INFORMATION:
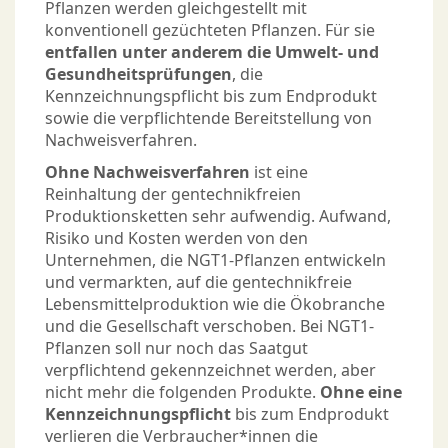
Pflanzen werden gleichgestellt mit
konventionell gezüchteten Pflanzen. Für sie
entfallen unter anderem die Umwelt- und
Gesundheitsprüfungen
, die
Kennzeichnungspflicht bis zum Endprodukt
sowie die verpflichtende Bereitstellung von
Nachweisverfahren.
Ohne Nachweisverfahren
ist eine
Reinhaltung der gentechnikfreien
Produktionsketten sehr aufwendig. Aufwand,
Risiko und Kosten werden von den
Unternehmen, die NGT1-Pflanzen entwickeln
und vermarkten, auf die gentechnikfreie
Lebensmittelproduktion wie die Ökobranche
und die Gesellschaft verschoben. Bei NGT1-
Pflanzen soll nur noch das Saatgut
verpflichtend gekennzeichnet werden, aber
nicht mehr die folgenden Produkte.
Ohne eine
Kennzeichnungspflicht
bis zum Endprodukt
verlieren die Verbraucher*innen die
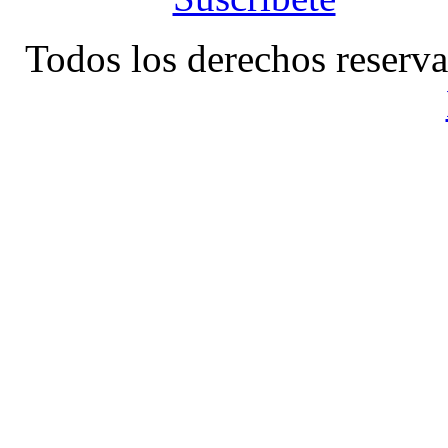
Todos los derechos reserv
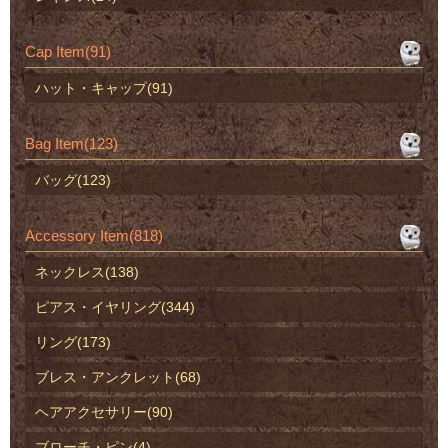
Cap Item(91)
ハット・キャップ(91)
Bag Item(123)
バッグ(123)
Accessory Item(818)
ネックレス(138)
ピアス・イヤリング(344)
リング(173)
ブレス・アンクレット(68)
ヘアアクセサリー(90)
ブローチ・ピン(4)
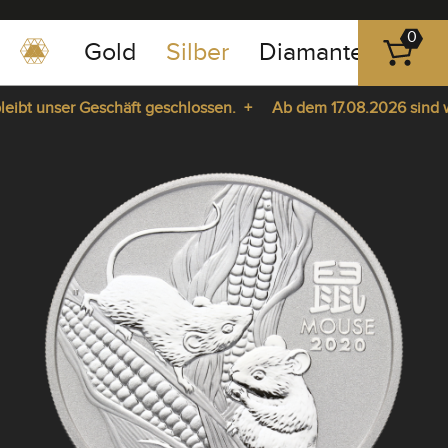
0
Gold
Silber
Diamanten
Pla
0351
-
bt unser Geschäft geschlossen. +
Ab dem 17.08.2026 sind wir 
43
pause
83
ie da. +
play
89
23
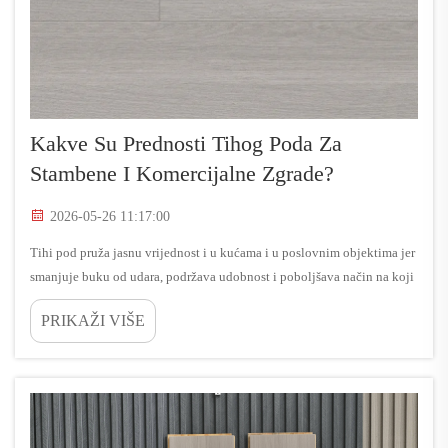
Kakve Su Prednosti Tihog Poda Za
Stambene I Komercijalne Zgrade?
2026-05-26 11:17:00
Tihi pod pruža jasnu vrijednost i u kućama i u poslovnim objektima jer
smanjuje buku od udara, podržava udobnost i poboljšava način na koji
ljudi doživljavaju zajednički unutrašnji prostor. Kada vlasnici
PRIKAŽI VIŠE
procenjuju dugoročnu performancu zgrade, tihi podni sistemi...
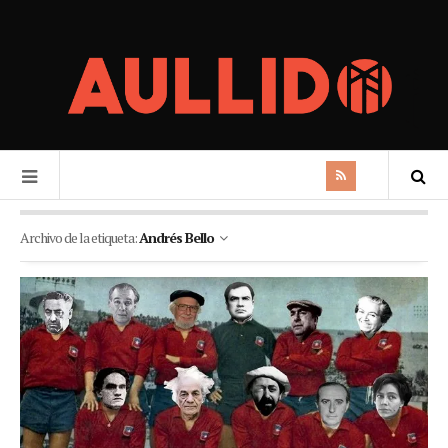
Archivo de la etiqueta:
Andrés Bello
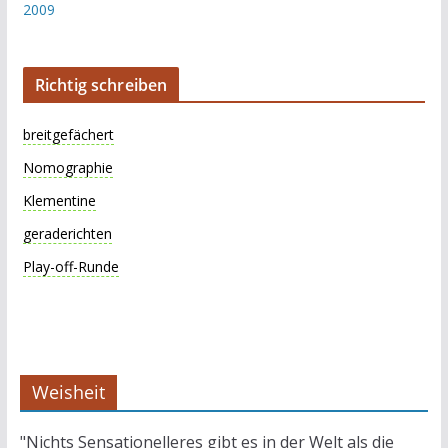
Richtig schreiben
breitgefächert
Nomographie
Klementine
geraderichten
Play-off-Runde
Weisheit
"Nichts Sensationelleres gibt es in der Welt als die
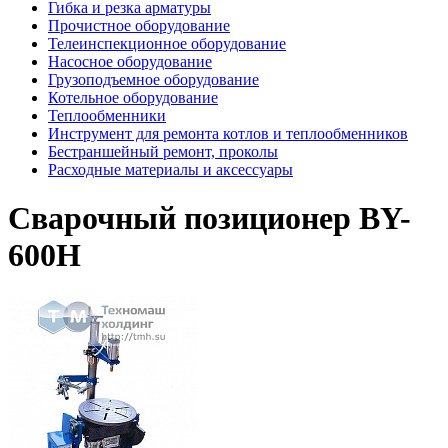
Гибка и резка арматуры
Прочистное оборудование
Телеинспекционное оборудование
Насосное оборудование
Грузоподъемное оборудование
Котельное оборудование
Теплообменники
Инструмент для ремонта котлов и теплообменников
Бестраншейный ремонт, проколы
Расходные материалы и аксессуары
Сварочный позиционер BY-
600H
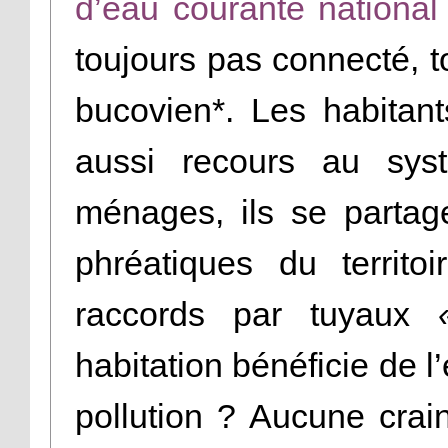
d’eau courante national
toujours pas connecté, t
bucovien*. Les habitan
aussi recours au sy
ménages, ils se parta
phréatiques du territ
raccords par tuyaux
habitation bénéficie de l
pollution ? Aucune crai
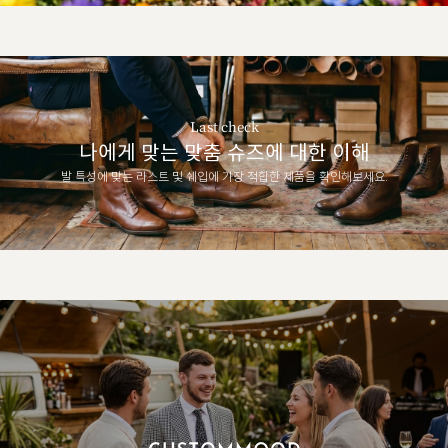
Last check
나에게 맞는 맞춤 슈즈에 대한 이해
발 특성에 맞는 라스트 및 쉐입에 가장 적합한 제품을 확인해보세요.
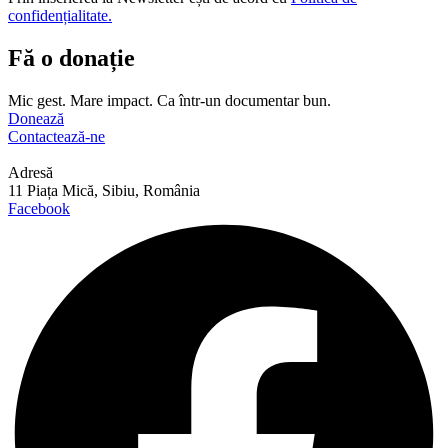
confidențialitate.
Fă o donație
Mic gest. Mare impact. Ca într-un documentar bun.
Donează
Contactează-ne
Adresă
11 Piața Mică, Sibiu, România
Facebook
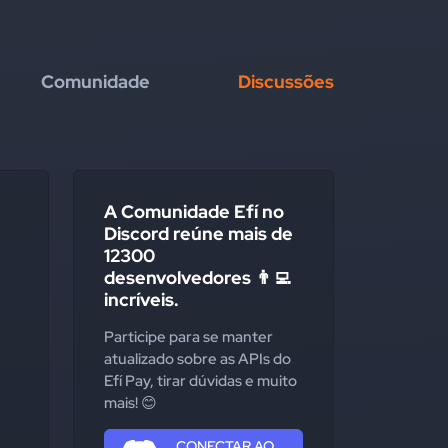
Comunidade
Discussões
A Comunidade Efí no
Discord reúne mais de
12300
desenvolvedores 👨‍💻
incríveis.
Participe para se manter
atualizado sobre as APIs do
Efí Pay, tirar dúvidas e muito
mais! 😊
CONECTAR AO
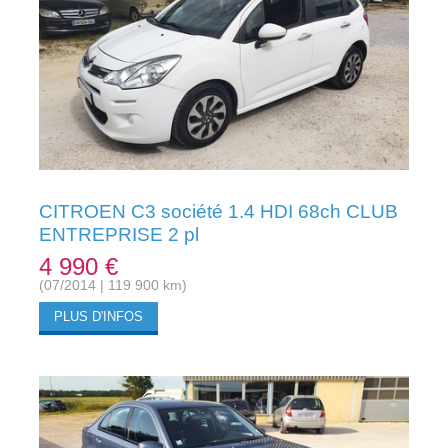
CITROEN C3 société 1.4 HDI 68ch CLUB
ENTREPRISE 2 pl
4 990 €
(07/2014 | 119 900 km)
PLUS D'INFOS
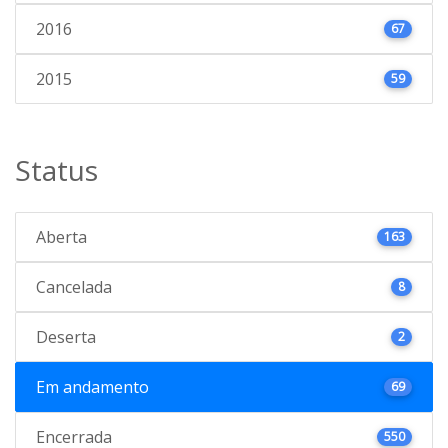
2016
67
2015
59
Status
Aberta
163
Cancelada
8
Deserta
2
Em andamento
69
Encerrada
550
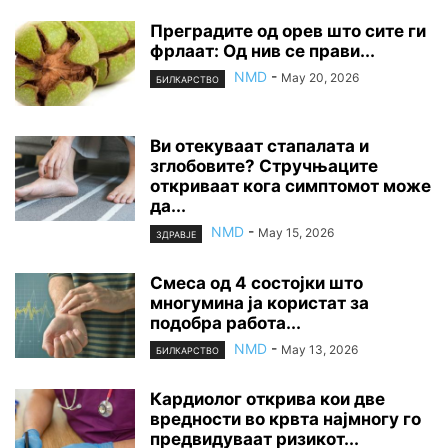
Преградите од орев што сите ги
фрлаат: Од нив се прави...
NMD
-
May 20, 2026
БИЛКАРСТВО
Ви отекуваат стапалата и
зглобовите? Стручњаците
откриваат кога симптомот може
да...
NMD
-
May 15, 2026
ЗДРАВЈЕ
Смеса од 4 состојки што
многумина ја користат за
подобра работа...
NMD
-
May 13, 2026
БИЛКАРСТВО
Кардиолог открива кои две
вредности во крвта најмногу го
предвидуваат ризикот...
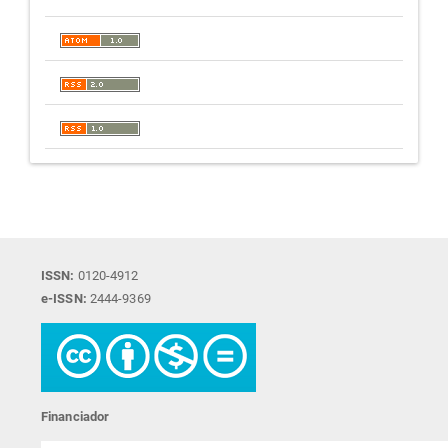
ISSN:
0120-4912
e-ISSN:
2444-9369
Financiador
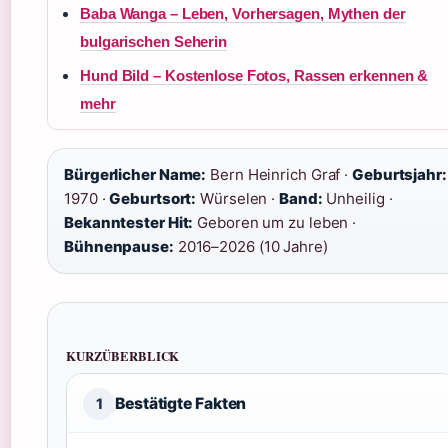
Baba Wanga – Leben, Vorhersagen, Mythen der
bulgarischen Seherin
Hund Bild – Kostenlose Fotos, Rassen erkennen &
mehr
Bürgerlicher Name:
Bern Heinrich Graf ·
Geburtsjahr:
1970 ·
Geburtsort:
Würselen ·
Band:
Unheilig ·
Bekanntester Hit:
Geboren um zu leben ·
Bühnenpause:
2016–2026 (10 Jahre)
KURZÜBERBLICK
Bestätigte Fakten
1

WHAT IS REQUIRED:
Each word of the data should be repeated exactly, and the pictures left out.

OUTPUT BELOW:
Pflanzen werden gleichgestellt mit
konventionell gezüchteten Pflanzen. Für sie
entfallen unter anderem die Umwelt- und
Gesundheitsprüfungen
, die
Kennzeichnungspflicht bis zum Endprodukt
sowie die verpflichtende Bereitstellung von
Nachweisverfahren.
Ohne Nachweisverfahren
ist eine
Reinhaltung der gentechnikfreien
Produktionsketten sehr aufwendig. Aufwand,
Risiko und Kosten werden von den
Unternehmen, die NGT1-Pflanzen entwickeln
und vermarkten, auf die gentechnikfreie
Lebensmittelproduktion wie die Ökobranche
und die Gesellschaft verschoben. Bei NGT1-
Pflanzen soll nur noch das Saatgut
verpflichtend gekennzeichnet werden, aber
nicht mehr die folgenden Produkte.
Ohne eine
Kennzeichnungspflicht
bis zum Endprodukt
verlieren die Verbraucher*innen die
Todos los derechos reserv
Cap Item(91)
ハット・キャップ(91)
Bag Item(123)
バッグ(123)
Accessory Item(818)
ネックレス(138)
ピアス・イヤリング(344)
リング(173)
ブレス・アンクレット(68)
ヘアアクセサリー(90)
ブローチ・ピン(4)
0
Gold
Silber
Diamanten
Pla
0351
-
bt unser Geschäft geschlossen. +
Ab dem 17.08.2026 sind wir 
43
pause
83
ie da. +
play
89
23
Kakve Su Prednosti Tihog Poda Za
Stambene I Komercijalne Zgrade?
2026-05-26 11:17:00
Tihi pod pruža jasnu vrijednost i u kućama i u poslovnim objektima jer
smanjuje buku od udara, podržava udobnost i poboljšava način na koji
ljudi doživljavaju zajednički unutrašnji prostor. Kada vlasnici
PRIKAŽI VIŠE
procenjuju dugoročnu performancu zgrade, tihi podni sistemi...
Archivo de la etiqueta:
Andrés Bello
Richtig schreiben
breitgefächert
Nomographie
Klementine
geraderichten
Play-off-Runde
Weisheit
"Nichts Sensationelleres gibt es in der Welt als die
Гибка и резка арматуры
Прочистное оборудование
Телеинспекционное оборудование
Насосное оборудование
Грузоподъемное оборудование
Котельное оборудование
Теплообменники
Инструмент для ремонта котлов и теплообменников
Бестраншейный ремонт, проколы
Расходные материалы и аксессуары
Сварочный позиционер BY-
600H
d’eau courante national
toujours pas connecté, t
bucovien*. Les habitan
aussi recours au sy
ménages, ils se parta
phréatiques du territ
raccords par tuyaux
habitation bénéficie de l
pollution ? Aucune crai
Last check
나에게 맞는 맞춤 슈즈에 대한 이해
발 특성에 맞는 라스트 및 쉐입에 가장 적합한 제품을 확인해보세요.
confidențialitate.
Fă o donație
Mic gest. Mare impact. Ca într-un documentar bun.
Donează
Contactează-ne
Adresă
11 Piața Mică, Sibiu, România
Facebook
Comunidade
Discussões
A Comunidade Efí no
Discord reúne mais de
12300
desenvolvedores 👨‍💻
incríveis.
Participe para se manter
atualizado sobre as APIs do
Efí Pay, tirar dúvidas e muito
mais! 😊
CONECTAR AO
CITROEN C3 société 1.4 HDI 68ch CLUB
ENTREPRISE 2 pl
4 990 €
(07/2014 | 119 900 km)
PLUS D'INFOS
2016
67
2015
59
Status
Aberta
163
Cancelada
8
Deserta
2
Em andamento
69
Encerrada
550
Преградите од орев што сите ги
фрлаат: Од нив се прави...
NMD
-
May 20, 2026
БИЛКАРСТВО
Ви отекуваат стапалата и
зглобовите? Стручњаците
откриваат кога симптомот може
да...
NMD
-
May 15, 2026
ЗДРАВЈЕ
Смеса од 4 состојки што
многумина ја користат за
подобра работа...
NMD
-
May 13, 2026
БИЛКАРСТВО
Кардиолог открива кои две
вредности во крвта најмногу го
предвидуваат ризикот...
ISSN:
0120-4912
e-ISSN:
2444-9369
Financiador
Baba Wanga – Leben, Vorhersagen, Mythen der
bulgarischen Seherin
Hund Bild – Kostenlose Fotos, Rassen erkennen &
mehr
Bürgerlicher Name:
Bern Heinrich Graf ·
Geburtsjahr:
1970 ·
Geburtsort:
Würselen ·
Band:
Unheilig ·
Bekanntester Hit:
Geboren um zu leben ·
Bühnenpause:
2016–2026 (10 Jahre)
KURZÜBERBLICK
Bestätigte Fakten
1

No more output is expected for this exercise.